◆ What to do: Omit the images, then output each of the records below exactly.

***** Record excerpts

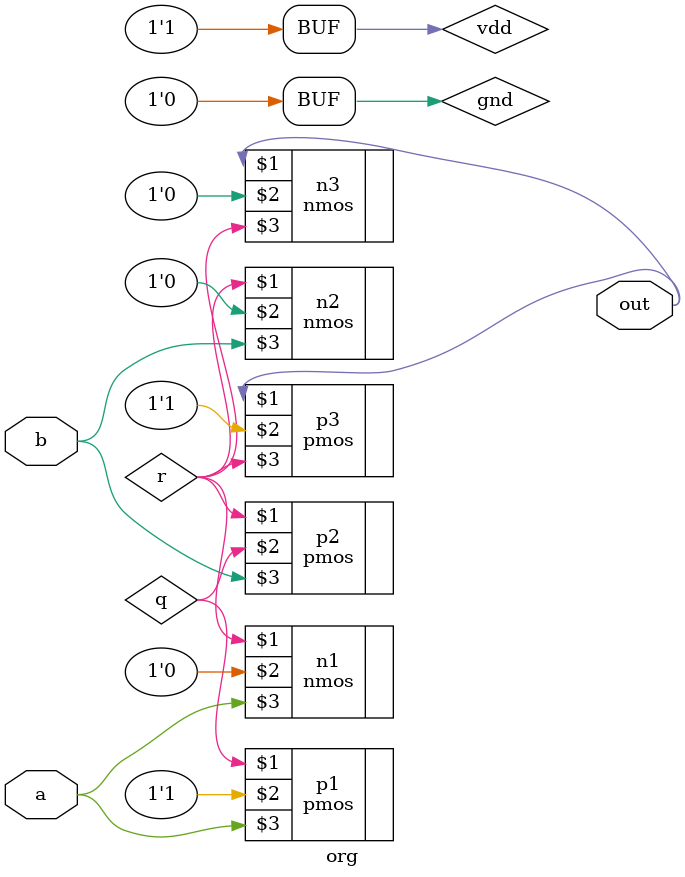
<source format=v>
`timescale 1ns / 1ps


module org(out, a, b);
input a,b;
output out;
wire vdd, gnd;
wire q, r;
assign vdd = 1'b1;
assign gnd = 1'b0;
pmos p1(q,vdd,a);
pmos p2(r,q,b);
pmos p3(out,vdd,r);
nmos n1(r,gnd,a);
nmos n2(r,gnd,b);
nmos n3(out,gnd,r);
endmodule

</source>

**********

◆ Written solution:
<source format=v>
`timescale 1ns / 1ps


module org(out, a, b);
input a,b;
output out;
wire vdd, gnd;
wire q, r;
assign vdd = 1'b1;
assign gnd = 1'b0;
pmos p1(q,vdd,a);
pmos p2(r,q,b);
pmos p3(out,vdd,r);
nmos n1(r,gnd,a);
nmos n2(r,gnd,b);
nmos n3(out,gnd,r);
endmodule

</source>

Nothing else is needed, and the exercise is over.